Click the links below to learn more about the Wilderness Areas that have been proposed for protection by environmental organisations, grassroot groups and citizen scientists across Nova Scotia!

In 2021, our government committed to protecting 20% of Nova Scotia’s land and water by 2030. Achieving this goal is so important that we legislated it in the Environmental Goals and Climate Change Reduction Act.

Those are the opening sentences of the government’s Collaborative Protected Areas Strategy: An Action Plan for Achieving 20 Percent (Collaborative Strategy)

In late 2021, when this commitment was put into law, 13.45% of Nova Scotia was protected. In late 2025, that figure is 13.75%. Progress has been miniscule. We need to protect another 340,000 hectares by 2030 to meet the 20% commitment. Fortunately, there is more than enough publicly owned land to do this and still have ample crown land available for forestry and other uses. 

The Collaborative Strategy, published in December 2023 , outlines key criteria for selecting areas for protection. These include keeping “areas in a mostly natural state with relatively few human impacts compared to other lands in the surrounding landscape,” as well as providing ecological connectivity and watershed protection. “Larger areas are preferred,” as are “areas rich in biodiversity as well as rare or unique landscapes, such as old-growth forests, salt marshes, and habitats that support species at risk.” The strategy recognises that, in order to create larger protected areas, it will be necessary to include some areas that were altered from natural forest to plantations in the past.  

The Minister of Natural Resources (DNR) and the Minister of Environment and Climate Change (ECC) both signed the Collaborative Strategy. They are mandated to work together to meet the goal of protecting 20%. Unfortunately DNR appears to be in a much greater hurry to identify potential sites for High Production Forestry (clearcutting and spraying) than they are to identify the areas that should be protected, even though HPF is supposed to be implemented very gradually over 35 years, at a rate of about 5,000 hectares a year.

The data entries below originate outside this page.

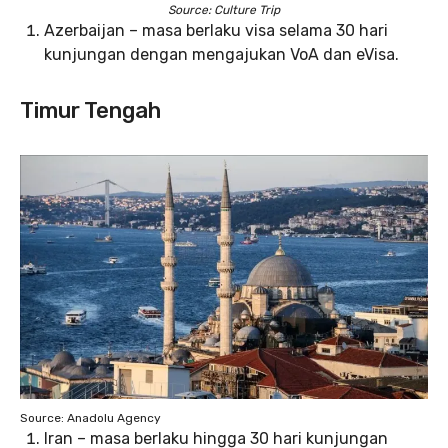
Source: Culture Trip
Azerbaijan – masa berlaku visa selama 30 hari
kunjungan dengan mengajukan VoA dan eVisa.
Timur Tengah
Source: Anadolu Agency
Iran – masa berlaku hingga 30 hari kunjungan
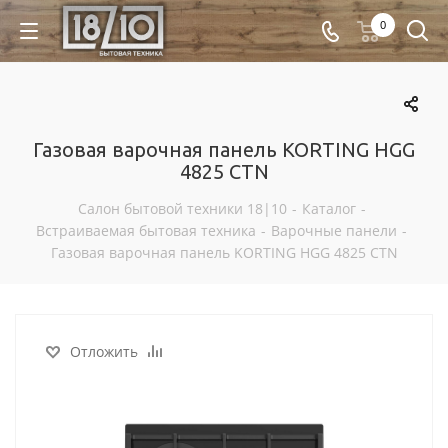
0
Газовая варочная панель KORTING HGG
4825 CTN
Салон бытовой техники 18|10
-
Каталог
-
Встраиваемая бытовая техника
-
Варочные панели
-
Газовая варочная панель KORTING HGG 4825 CTN
Отложить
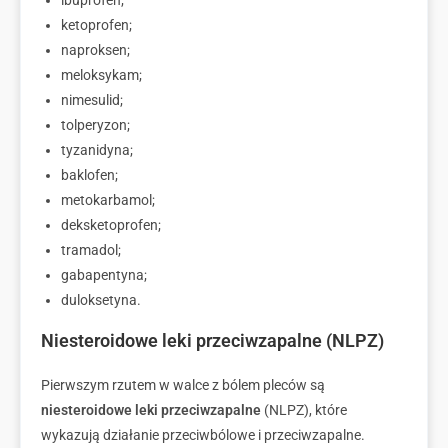
ibuprofen;
ketoprofen;
naproksen;
meloksykam;
nimesulid;
tolperyzon;
tyzanidyna;
baklofen;
metokarbamol;
deksketoprofen;
tramadol;
gabapentyna;
duloksetyna.
Niesteroidowe leki przeciwzapalne (NLPZ)
Pierwszym rzutem w walce z bólem pleców są
niesteroidowe leki przeciwzapalne
(NLPZ), które
wykazują działanie przeciwbólowe i przeciwzapalne.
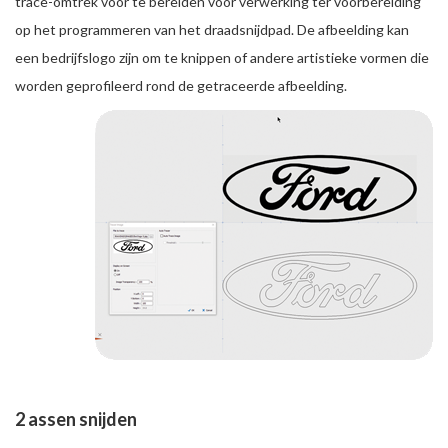
trace-omtrek voor te bereiden voor verwerking ter voorbereiding
op het programmeren van het draadsnijdpad. De afbeelding kan
een bedrijfslogo zijn om te knippen of andere artistieke vormen die
worden geprofileerd rond de getraceerde afbeelding.
2 assen snijden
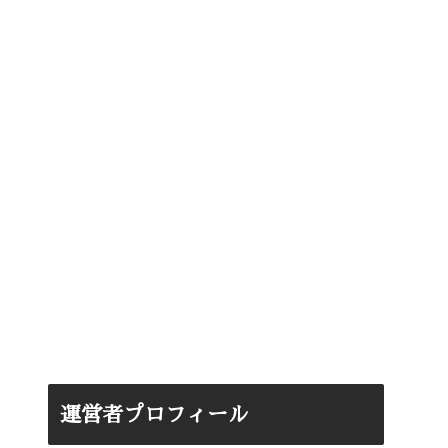
運営者プロフィール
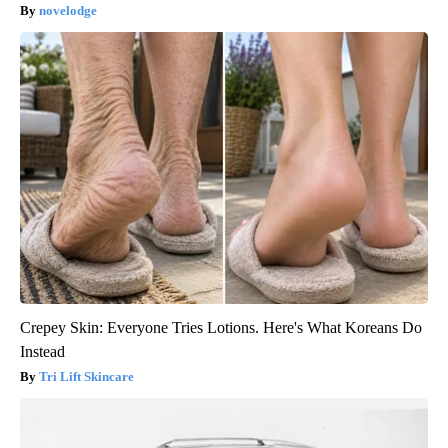
novelodge
Crepey Skin: Everyone Tries Lotions. Here's What Koreans Do
Instead
Tri Lift Skincare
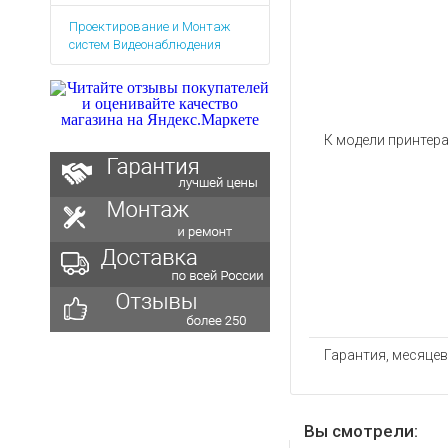
Аккумуляторы для ноут
Запасные
Проектирование и Монтаж
части
Зарядные устройства дл
систем Видеонаблюдения
Терминалы
Архивные товары
оплаты
Архивные
товары
К модели принтер
Гарантия, месяцев
Вы смотрели:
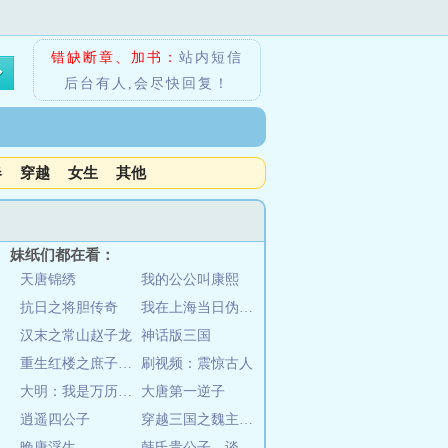
错缺断章、加书：
站内短信
后台有人,会尽快回复！
春
穿越
女生
其他
妹纸们都在看：
天唐锦绣
我的公公叫康熙
抗日之将胆传奇
我在上海当日伪汉奸的那些日子
汉末之常山赵子龙
神话版三国
重生红楼之庶子贾环
刷视频：震惊古人
大明：我是万历他爹
大唐第一逆子
逍遥四公子
穿越三国之魏主曹昂
晚唐浮生
韩氏贵公子，谈笑虏项羽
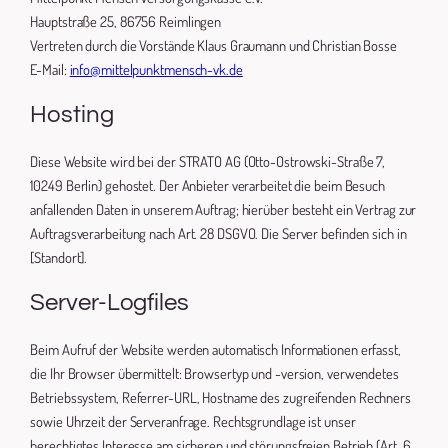
Hauptstraße 25, 86756 Reimlingen
Vertreten durch die Vorstände Klaus Graumann und Christian Bosse
E-Mail:
info@mittelpunktmensch-vk.de
Hosting
Diese Website wird bei der STRATO AG (Otto-Ostrowski-Straße 7,
10249 Berlin) gehostet. Der Anbieter verarbeitet die beim Besuch
anfallenden Daten in unserem Auftrag; hierüber besteht ein Vertrag zur
Auftragsverarbeitung nach Art. 28 DSGVO. Die Server befinden sich in
[Standort].
Server-Logfiles
Beim Aufruf der Website werden automatisch Informationen erfasst,
die Ihr Browser übermittelt: Browsertyp und -version, verwendetes
Betriebssystem, Referrer-URL, Hostname des zugreifenden Rechners
sowie Uhrzeit der Serveranfrage. Rechtsgrundlage ist unser
berechtigtes Interesse am sicheren und störungsfreien Betrieb (Art. 6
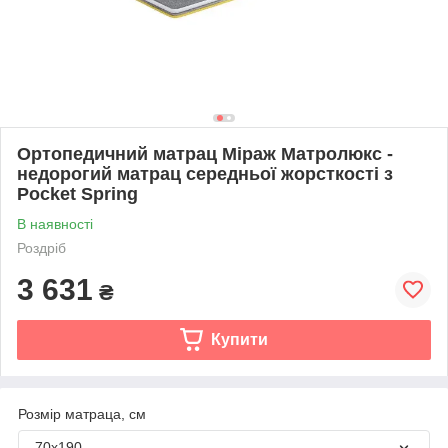
Ортопедичний матрац Міраж Матролюкс -
недорогий матрац середньої жорсткості з
Pocket Spring
В наявності
Роздріб
3 631
₴
Купити
Розмір матраца, см
70х190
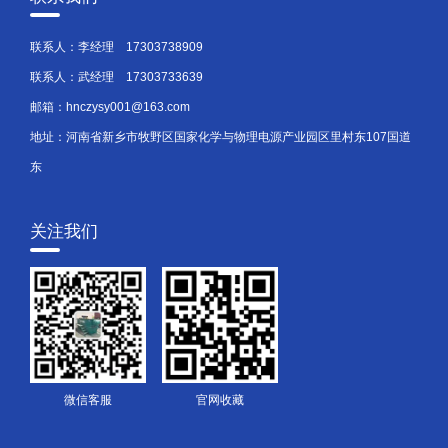
联系人：李经理
17303738909
联系人：武经理
17303733639
邮箱：hnczysy001@163.com
地址：河南省新乡市牧野区国家化学与物理电源产业园区里村东107国道
东
关注我们
微信客服
官网收藏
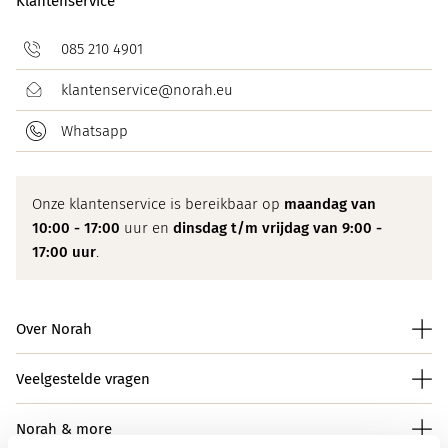
Klantenservice
085 210 4901
klantenservice@norah.eu
Whatsapp
Onze klantenservice is bereikbaar op
maandag van
10:00 - 17:00
uur en
dinsdag t/m vrijdag van 9:00 -
17:00 uur
.
Over Norah
Veelgestelde vragen
Norah & more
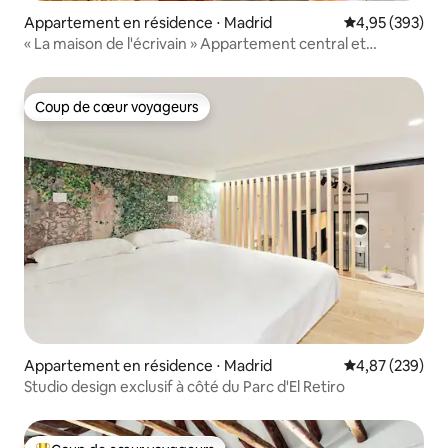
Appartement en résidence ⋅ Madrid
Évaluation moy
4,95 (393)
« La maison de l'écrivain » Appartement central et
moderne.
Coup de cœur voyageurs
Coup de cœur voyageurs
Appartement en résidence ⋅ Madrid
Évaluation moy
4,87 (239)
Studio design exclusif à côté du Parc d'El Retiro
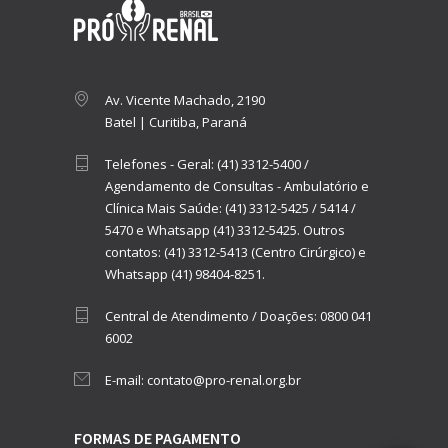
Av. Vicente Machado, 2190
Batel | Curitiba, Paraná
Telefones - Geral:
(41) 3312-5400
/
Agendamento de Consultas - Ambulatório e
Clínica Mais Saúde:
(41) 3312-5425
/
5414
/
5470
e
Whatsapp (41) 3312-5425.
Outros
contatos:
(41) 3312-5413 (Centro Cirúrgico)
e
Whatsapp (41) 98404-8251.
Central de Atendimento / Doações:
0800 041
6002
E-mail:
contato@pro-renal.org.br
FORMAS DE PAGAMENTO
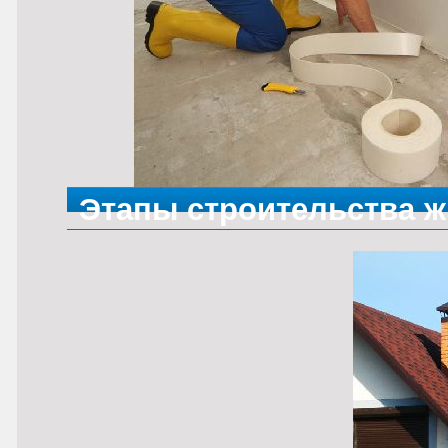
Этапы строительства 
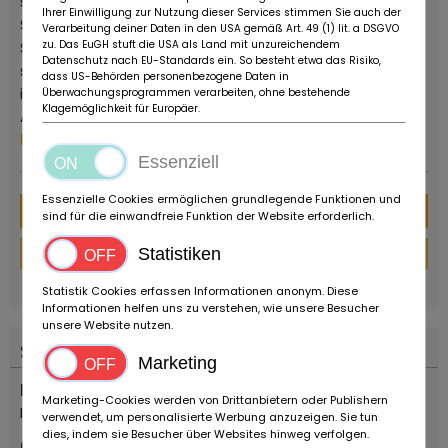
sowie eine wichtige Auswahl von über 150 Classic-,
Ihrer Einwilligung zur Nutzung dieser Services stimmen Sie auch der
Supercar- und YoungTimer-Fahrzeugen. Ruote da
Verarbeitung deiner Daten in den USA gemäß Art. 49 (1) lit. a DSGVO
zu. Das EuGH stuft die USA als Land mit unzureichendem
Sogno ist kein Museum oder eine private Sammlung,
Datenschutz nach EU-Standards ein. So besteht etwa das Risiko,
sondern ein kommerzieller Betreiber, der in der Lage
dass US-Behörden personenbezogene Daten in
ist, die Wünsche von Sammlern und Liebhabern von
Überwachungsprogrammen verarbeiten, ohne bestehende
Klagemöglichkeit für Europäer.
Autos und Motorrädern jeden Alters zu erfüllen.
Mehr von diesem Händler
Essenziell
Essenzielle Cookies ermöglichen grundlegende Funktionen und
Nachricht
sind für die einwandfreie Funktion der Website erforderlich.
Finanzierungs-Rechner
Statistiken
powered by
tarifcheck
Statistik Cookies erfassen Informationen anonym. Diese
Informationen helfen uns zu verstehen, wie unsere Besucher
unsere Website nutzen.
Standort
Marketing
Land
Marketing-Cookies werden von Drittanbietern oder Publishern
Italien
verwendet, um personalisierte Werbung anzuzeigen. Sie tun
dies, indem sie Besucher über Websites hinweg verfolgen.
Ort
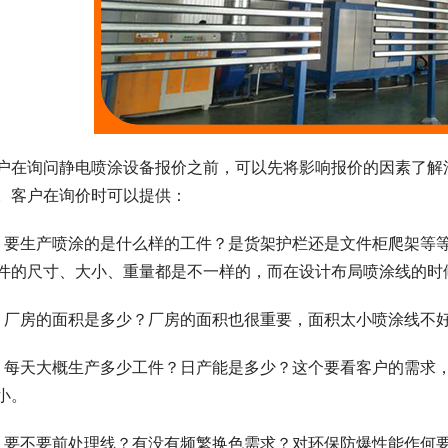
户在询问静电喷涂设备报价之前，可以先将影响报价的因素了解
。客户在询价时可以提供：
、要生产喷涂的是什么样的工件？是货架护栏还是文件柜爬架等
件的尺寸、大小、重量都是不一样的，而在设计布局喷涂线的时
、厂房的面积是多少？厂房的面积也很重要，面积太小喷涂线不
、每天大概生产多少工件？日产能是多少？这个要看客户的需求
小。
、要不要前处理线？有没有频繁换色需求？对环保防爆性能作何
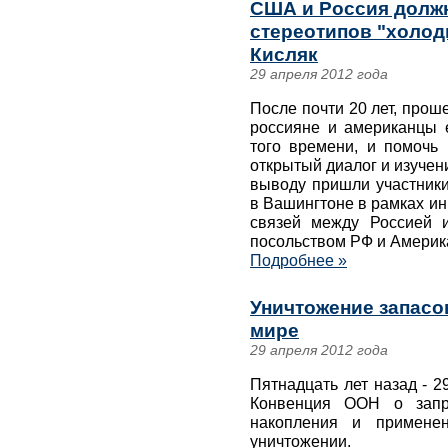
США и Россия должн
стереотипов "холод
Кисляк
29 апреля 2012 года
После почти 20 лет, прош
россияне и американцы 
того времени, и помочь 
открытый диалог и изучен
выводу пришли участники
в Вашингтоне в рамках и
связей между Россией 
посольством РФ и Америк
Подробнее »
Уничтожение запасо
мире
29 апреля 2012 года
Пятнадцать лет назад - 2
Конвенция ООН о запре
накопления и примене
уничтожении.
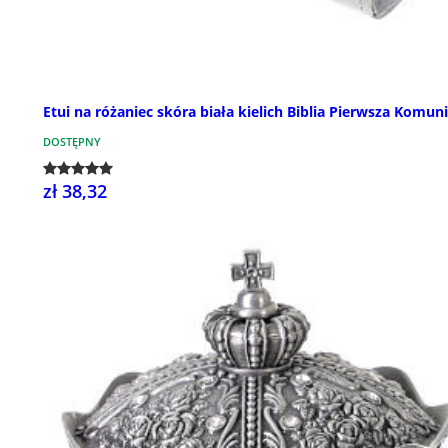
Etui na różaniec skóra biała kielich Biblia Pierwsza Komun
DOSTĘPNY
zł 38,32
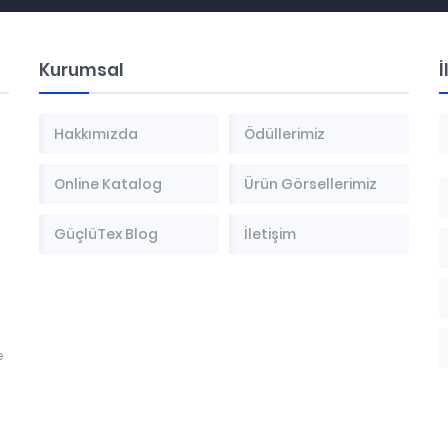
Kurumsal
İ
Hakkımızda
Ödüllerimiz
Online Katalog
Ürün Görsellerimiz
GüçlüTex Blog
İletişim
e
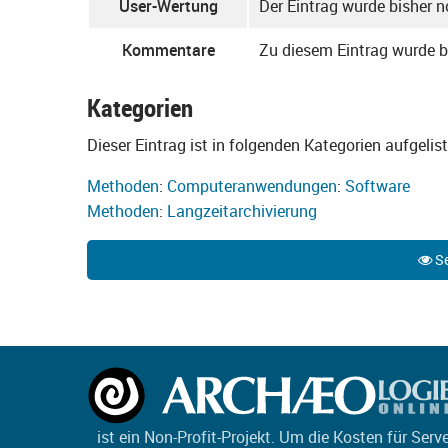
User-Wertung
Der Eintrag wurde bisher 
Kommentare
Zu diesem Eintrag wurde 
Kategorien
Dieser Eintrag ist in folgenden Kategorien aufgelist
Methoden
:
Computeranwendungen
:
Software
Methoden
:
Langzeitarchivierung
Se
ist ein Non-Profit-Projekt. Um die Kosten für Serv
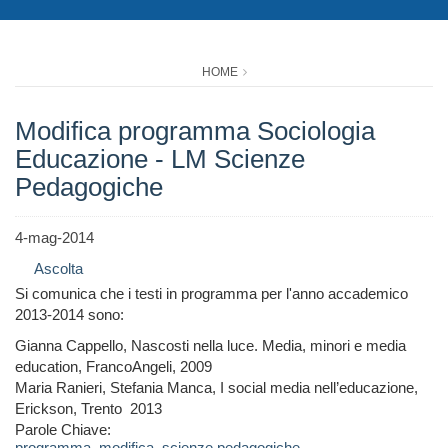
HOME
Modifica programma Sociologia
Educazione - LM Scienze
Pedagogiche
4-mag-2014
Ascolta
Si comunica che i testi in programma per l'anno accademico
2013-2014 sono:
Gianna Cappello,
Nascosti nella luce. Media, minori e media
education
,
FrancoAngeli
, 2009
Maria Ranieri, Stefania Manca,
I social media nell’educazione,
Erickson
, Trento 2013
Parole Chiave:
programma
,
modifica
,
scienze pedagogiche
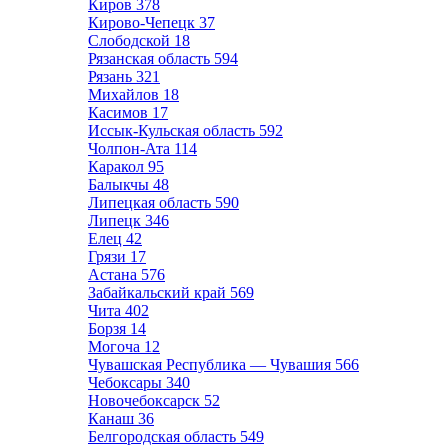
Киров
378
Кирово-Чепецк
37
Слободской
18
Рязанская область
594
Рязань
321
Михайлов
18
Касимов
17
Иссык-Кульская область
592
Чолпон-Ата
114
Каракол
95
Балыкчы
48
Липецкая область
590
Липецк
346
Елец
42
Грязи
17
Астана
576
Забайкальский край
569
Чита
402
Борзя
14
Могоча
12
Чувашская Республика — Чувашия
566
Чебоксары
340
Новочебоксарск
52
Канаш
36
Белгородская область
549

Compare that to the 340,000 ha that still need to be identified for protection in the next 5 years.

In fact, thanks to the Canada-Nova Scotia Nature Agreement signed with the federal government on October 10, 2023, Nova Scotia has an interim target to reach by 2026. By that date we agreed to have protected 15% of our province.

If we don’t protect 69,000 more hectares by the end of 2026, Nova Scotia will have to return the $28.5 million dollars the federal government has given us.

Fortunately, citizen scientists have been hard at work proposing areas of Crown land to protect and documenting their conservation value. Protecting four of these proposed Wilderness Areas – Beals Brook, Chain Lakes, Goldsmith Lake and Ingram River – would take us halfway to meeting the 15% interim goal. ECC has already reviewed these areas. It is past time for DNR and ECC to start collaborating. We need action not obstruction.  

A note about figures: Nova Scotia covers 5,528,400 hectares. For the sake of simplicity, let’s say 5,500,000 hectares or 55,000 sq km. One percent of the province is 55,000 hectares or 550 sq km.